If you see something, say something. Call 1-877-IPEE to report undocumented cases of Yellow Urinalism to the authorities.

Student Eco-Terrorist Group Leaving Unflushed Pee All Over Campus

A radical fringe group widely believed to be backed by the Office of Sustainability has unleashed its most brutal campaign to date, leaving urine unflushed in men’s, women’s, and gender-neutral bathrooms all over campus. The practice, referred to as “Yellow Urinalism,” has been jointly condemned by the Student Health Services and the Office of the Chancellor, yet has taken off in recent weeks. A spokesperson for the group, known only by the alias “George P.P. Martin” said in a statement that “If this practice were adopted by the student body and endorsed by the administration, the University would save millions of gallons of water per year, which is both in its financial interest and kind to Mother Earth.” The contemptible eco-terrorist went on to claim that leveraging this “green practice” and mentioning it on tours would actually attract more applicants to the school.

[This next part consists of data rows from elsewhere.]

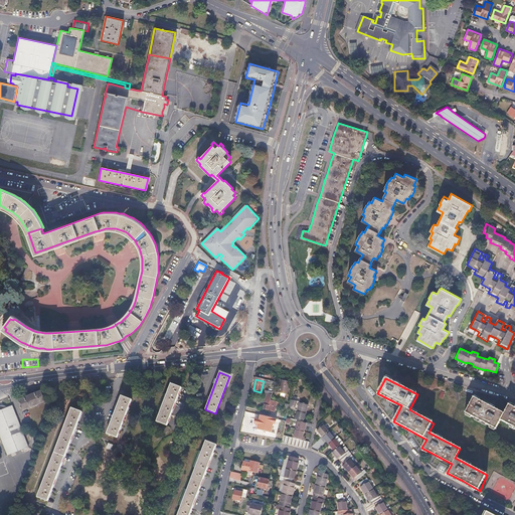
[(290,381),(281,380),(279,392),(288,394),(290,381)]
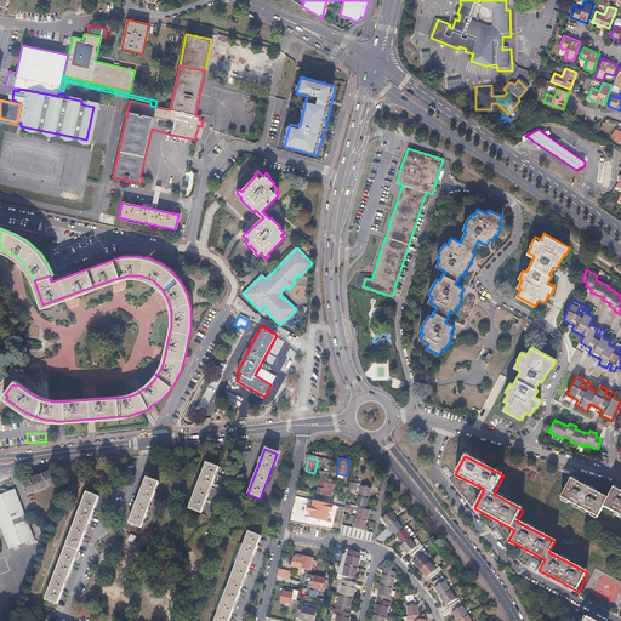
[(217,468),(205,463),(189,508),(201,513),(217,468)]
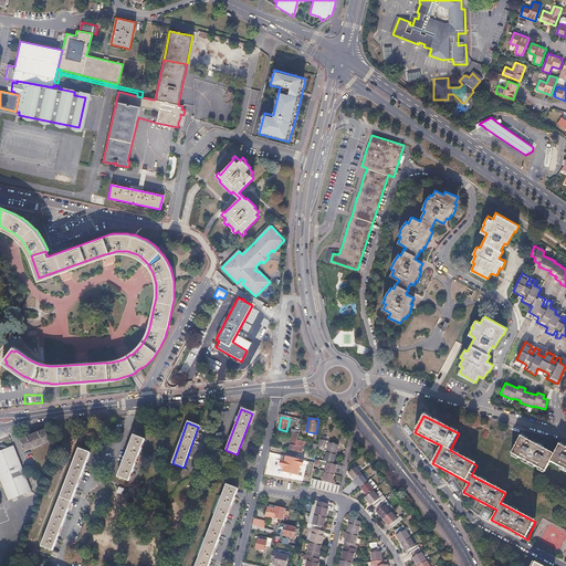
[(45,429),(20,439),(25,451),(50,441),(45,429)]
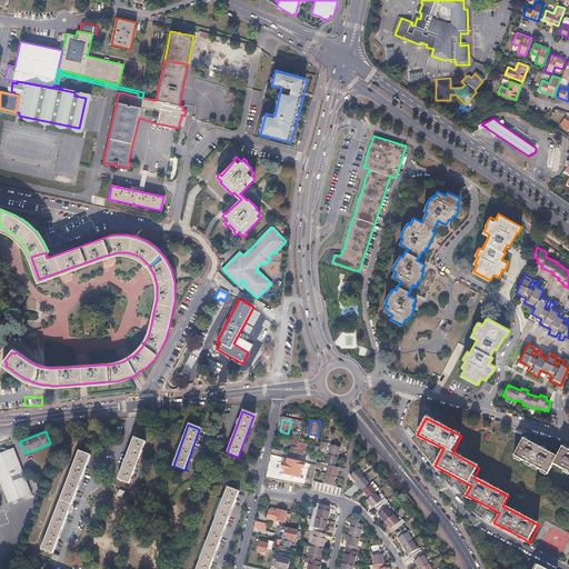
[(145,441),(135,438),(119,478),(129,482),(145,441)]
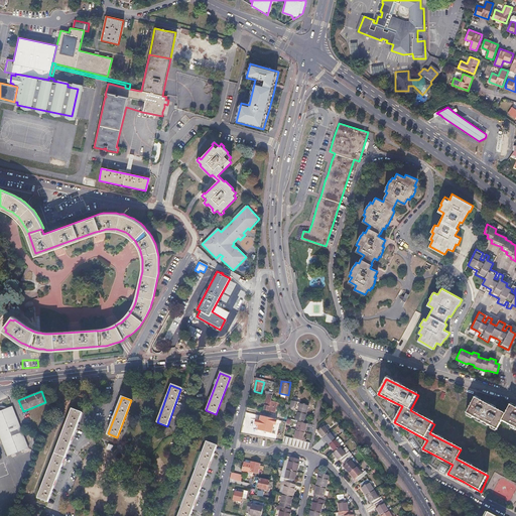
[(272,399),(265,397),(265,399),(267,399),(264,410),(275,412),(277,404),(280,405),(281,403),(271,401),(272,399)]
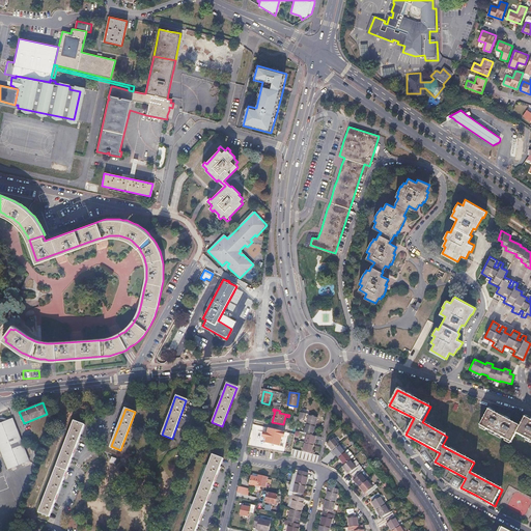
[(487,411),(479,425),(510,443),(514,434),(530,442),(530,421),(524,418),(519,427),(504,419),(487,411)]
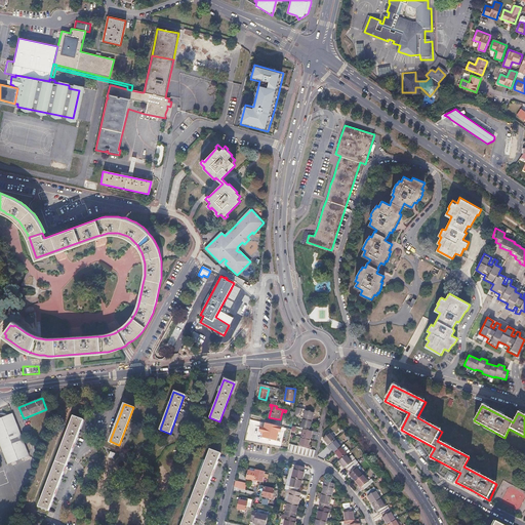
[(295,418),(304,420),(312,422),(314,413),(297,409),(295,418)]
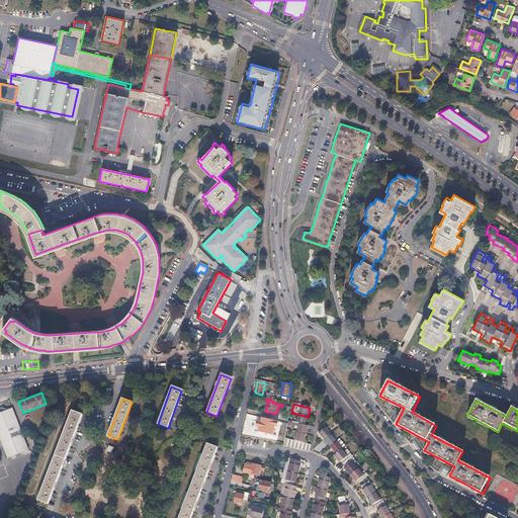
[(12,409),(0,413),(0,437),(8,458),(27,450),(12,409)]
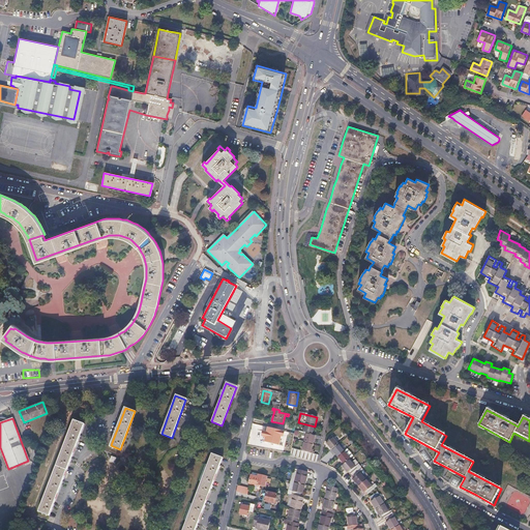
[(83,424),(72,421),(38,512),(49,517),(83,424)]
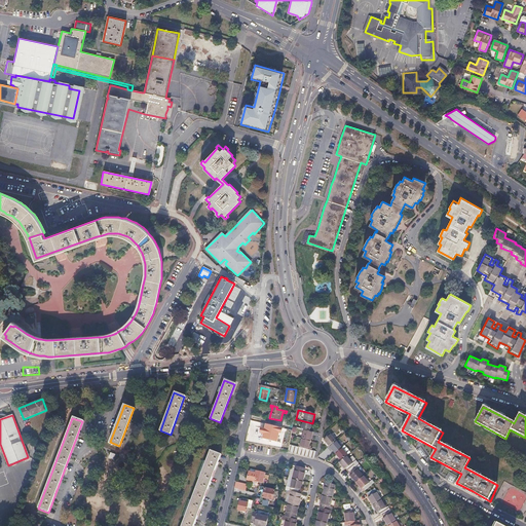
[(312,423),(304,421),(302,429),(305,430),(310,431),(312,423)]
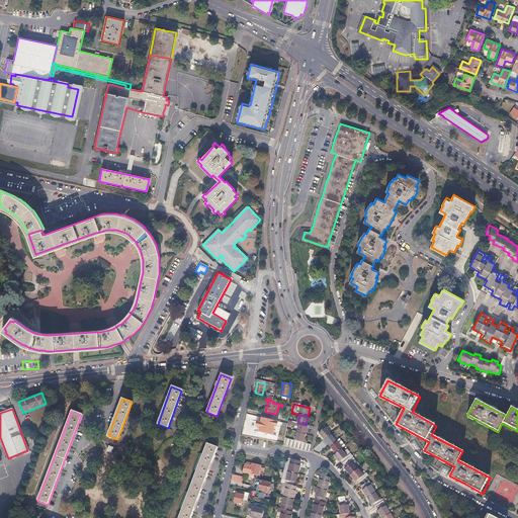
[(300,424),(298,432),(307,435),(309,426),(306,425),(300,424)]
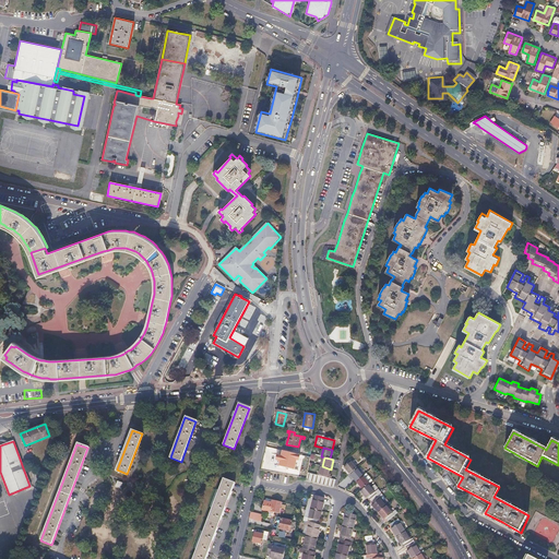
[(345,466),(351,475),(358,468),(352,461),(345,466)]
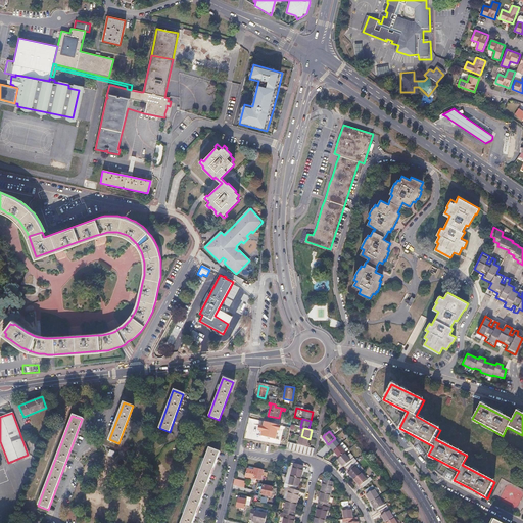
[(310,439),(301,436),(298,445),(302,446),(306,447),(310,448),(311,446),(307,445),(310,439)]
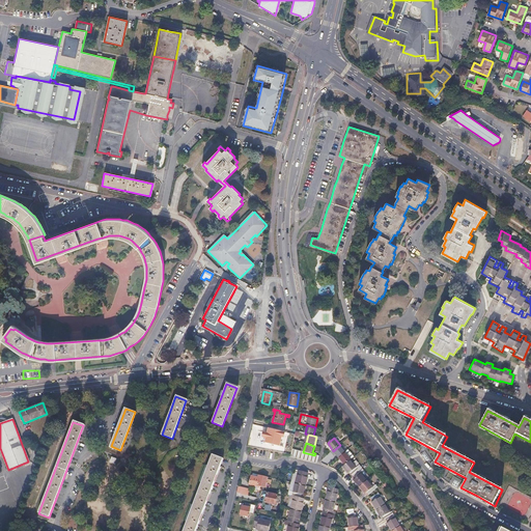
[(333,451),(339,457),(345,452),(340,445),(333,451)]
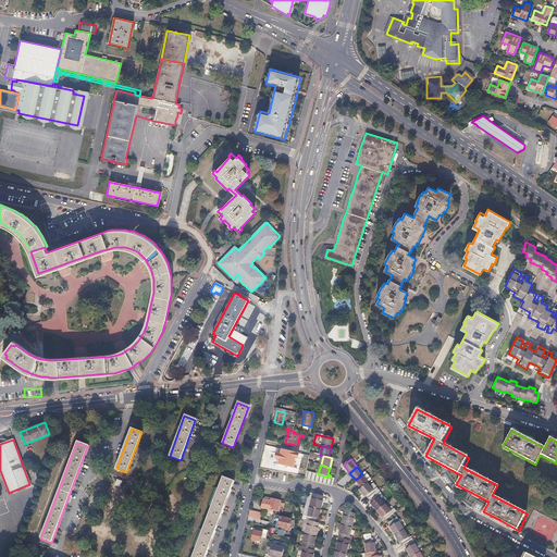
[(362,474),(356,480),(362,487),(368,483),(369,482),(362,474)]
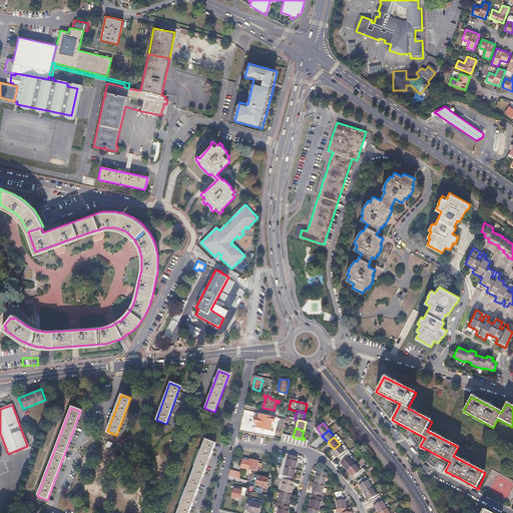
[(187,512),(214,443),(204,439),(176,512),(187,512)]
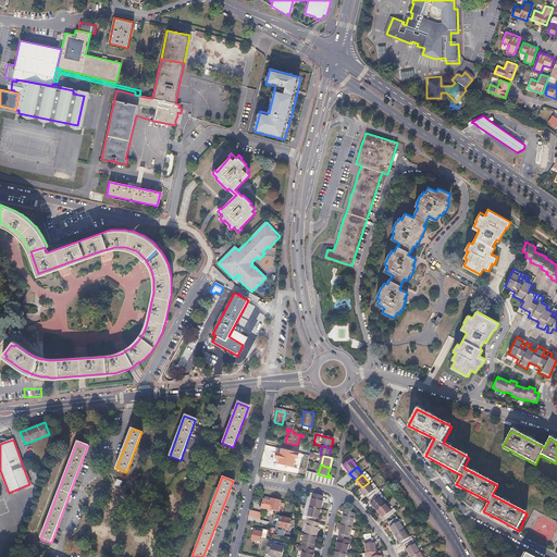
[(369,499),(379,492),(376,489),(374,491),(368,483),(362,487),(360,490),(366,497),(367,496),(369,499)]
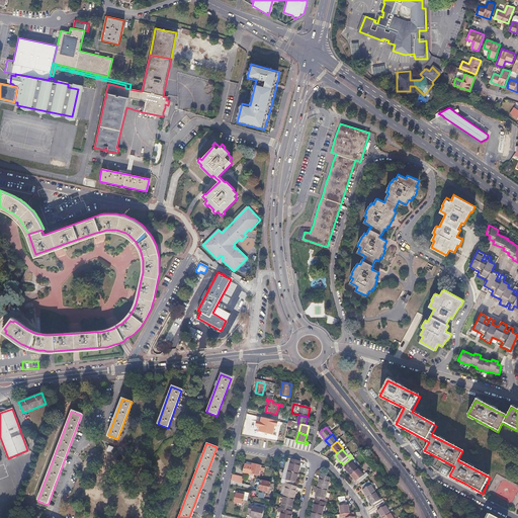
[(352,457),(343,464),(346,466),(345,467),(351,475),(358,468),(356,465),(353,461),(355,459),(353,456),(352,457)]
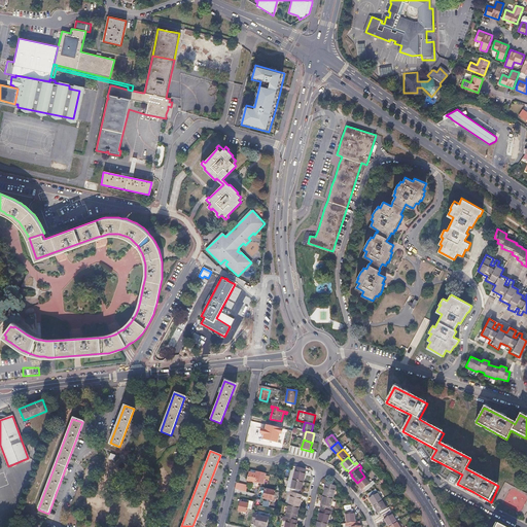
[(293,471),(291,481),(302,483),(304,473),(303,473),(304,470),(291,467),(291,470),(293,471)]
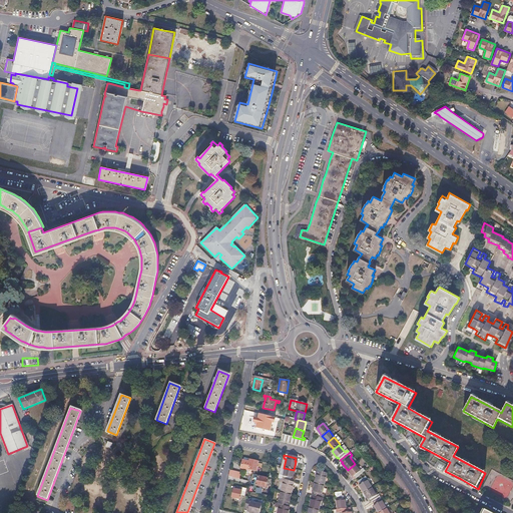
[(242,460),(240,469),(245,470),(244,473),(247,474),(248,471),(248,470),(255,471),(258,462),(249,460),(249,462),(242,460)]
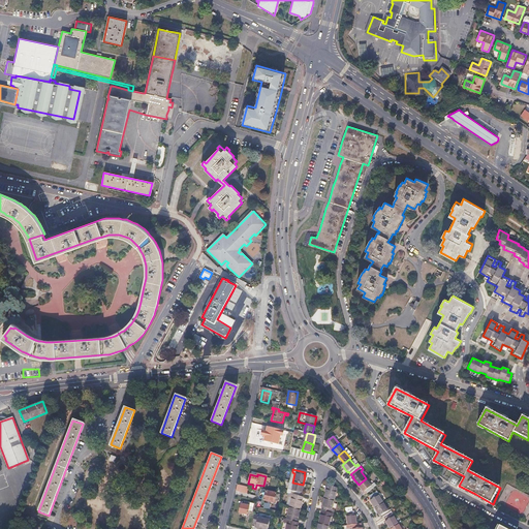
[(366,478),(359,485),(365,492),(366,491),(368,494),(376,487),(374,484),(372,486),(366,478)]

The group, formally known as Green Faction, was stripped of its SU status and budget allocation two years ago after a campaign to increase bike use on campus infamously led to the deaths of three students who were looking at their phones and walking on the left side of the path during passing times. While ostensibly disbanded, the group continued operating underground, covertly recruiting at various campus events, particularly the Office of Sustainability’s annual Harvest Festival. Because of Sustainability’s failure to crack down on this subversive activity, it is generally believed that it radicalized and converted Green Faction into a proxy group following its expulsion from SU.

Green Faction first resurfaced in fall of 2017, making waves when it bought out all of the red Solo® cups at Schnuck’s and replaced them with recyclable cups that the Interfraternity Council formally denounced as “super lame” in a statement. In early February, a proclamation posted on the door of BD and entitled the “95 Pee-Pees” foreshadowed the most recent wave of eco-terrorist aggression. The revulsion over having to pee into somebody else’s pee has already spawned several reactionary groups, one of which advocates flushing the toilet twice after peeing, “just to make sure all of the pee really gets washed down.” Less radical is the common concern that if Green Faction is not reined in before Spring WILD, Boxed Water may take an even more insidious shape. Students all over campus are hoping it doesn’t come to that point.